One need only look to Muhammad Ali, Jackie Robinson, Tommie Smith and John Carlos to realise this is a continuing pattern. Perhaps we must look to the meaning of the protest itself to see why athletes throughout history have sought to use their platform as a stage for protest.
Colin Kaepernick, who first made the movement iconic, cited police brutality and racial inequality as the reason behind his protest. Like Smith and Carlos’ black power stance at the 1968 Olympics, Kaepernick wished to draw attention to the plight and disenfranchisement of African Americans, particularly from police brutality.
Those who defiantly point out the wealth of these sports stars imply that they should be ‘grateful’ for their jobs and instead throw their money towards good causes – never mind that Kaepernick donated $50,000 to Meals on Wheels in response to the Trump administration cutting funds for the programme.
But for the Black Lives Matter movement, attention and awareness is what they demand and what they need.
Through the #TakeAKnee protest, attention is what they have achieved – at least until the NFL decided to co-opt the movement for their own purposes. Controversy is what the Black Lives Matter movement seek in order to start an uncomfortable conversation in the US. So what is more effective than to put a spotlight on race for the millions of NFL fans around America?
Yet Trump has managed to handle the controversy with his typical smarts.
Kaepernick’s stand for racial injustice has been turned into a circus show with the issue of race ushered into the background. Even the recent Sports Illustrated ‘protest’ cover seems to erase Kaepernick’s presence and place the whole rationale of the protest under the guise of unity. Because who cares about Kaepernick when Tom Brady, a living legend and supporter of Trump, has spoken up against the President? Not on the subject of racial injustice, of course, but against Trump’s ‘divisive’ comments. It seems that the effectiveness of this protest has been happily diminished by the media.
One final concern must be addressed: do these players have to protest during the anthem? Surely there is a more appropriate time? But the American obsession with their anthem and flag is a strange, and often misconstrued cultural idiosyncrasy.

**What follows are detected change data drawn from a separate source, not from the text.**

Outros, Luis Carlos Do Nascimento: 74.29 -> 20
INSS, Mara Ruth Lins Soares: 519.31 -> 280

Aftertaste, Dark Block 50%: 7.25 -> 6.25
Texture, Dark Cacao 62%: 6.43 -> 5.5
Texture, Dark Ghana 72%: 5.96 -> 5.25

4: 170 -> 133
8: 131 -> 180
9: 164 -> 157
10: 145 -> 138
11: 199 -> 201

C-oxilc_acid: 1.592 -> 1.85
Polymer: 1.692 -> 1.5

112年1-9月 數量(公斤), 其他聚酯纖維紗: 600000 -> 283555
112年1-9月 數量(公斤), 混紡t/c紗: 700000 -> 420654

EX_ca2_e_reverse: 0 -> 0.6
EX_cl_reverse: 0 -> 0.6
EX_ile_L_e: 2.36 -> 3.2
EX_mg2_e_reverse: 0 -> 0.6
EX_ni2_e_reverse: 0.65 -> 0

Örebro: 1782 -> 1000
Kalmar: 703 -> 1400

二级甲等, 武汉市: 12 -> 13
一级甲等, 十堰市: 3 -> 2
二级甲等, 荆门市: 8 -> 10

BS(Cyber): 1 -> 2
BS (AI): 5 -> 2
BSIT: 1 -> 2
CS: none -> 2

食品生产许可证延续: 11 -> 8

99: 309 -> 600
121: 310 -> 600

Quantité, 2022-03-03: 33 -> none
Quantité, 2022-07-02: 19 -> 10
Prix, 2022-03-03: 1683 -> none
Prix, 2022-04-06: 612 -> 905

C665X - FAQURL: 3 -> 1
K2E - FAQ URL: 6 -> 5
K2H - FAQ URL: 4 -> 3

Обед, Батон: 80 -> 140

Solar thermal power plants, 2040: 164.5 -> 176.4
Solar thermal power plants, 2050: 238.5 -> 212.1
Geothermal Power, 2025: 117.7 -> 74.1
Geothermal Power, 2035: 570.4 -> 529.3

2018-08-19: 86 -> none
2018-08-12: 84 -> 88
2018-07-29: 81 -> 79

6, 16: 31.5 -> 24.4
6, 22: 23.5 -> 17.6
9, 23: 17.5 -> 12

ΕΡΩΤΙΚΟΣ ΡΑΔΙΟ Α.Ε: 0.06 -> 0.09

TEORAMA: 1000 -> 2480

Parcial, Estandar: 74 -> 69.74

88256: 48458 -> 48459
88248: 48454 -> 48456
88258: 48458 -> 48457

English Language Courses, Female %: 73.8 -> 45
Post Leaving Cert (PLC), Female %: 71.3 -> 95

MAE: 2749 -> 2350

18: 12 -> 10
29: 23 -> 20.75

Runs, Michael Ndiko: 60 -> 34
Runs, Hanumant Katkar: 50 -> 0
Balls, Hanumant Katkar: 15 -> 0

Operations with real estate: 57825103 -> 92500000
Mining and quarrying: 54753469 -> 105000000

Because for all Trump and Fox News can parrot about respect for veterans, despite the former showing little respect for them previously, what else is more American than freedom itself? Indeed, many veterans including John McCain have taken to social media and news outlets in support of First Amendment rights; the athlete’s freedom to dissent is what veterans have fought for – a fundamental American principle which deserves protection.
But it appears that many are still convinced protesting during the national anthem and in their workplace is just too inappropriate for sports stars.
So perhaps the question is what is the right way for black Americans to protest? Peacefully? Privately?
Maybe a totally different question has to be asked: when will it be convenient for Americans to take notice of police brutality?
And, moreover, the even bigger question looming: can Americans do anything about it?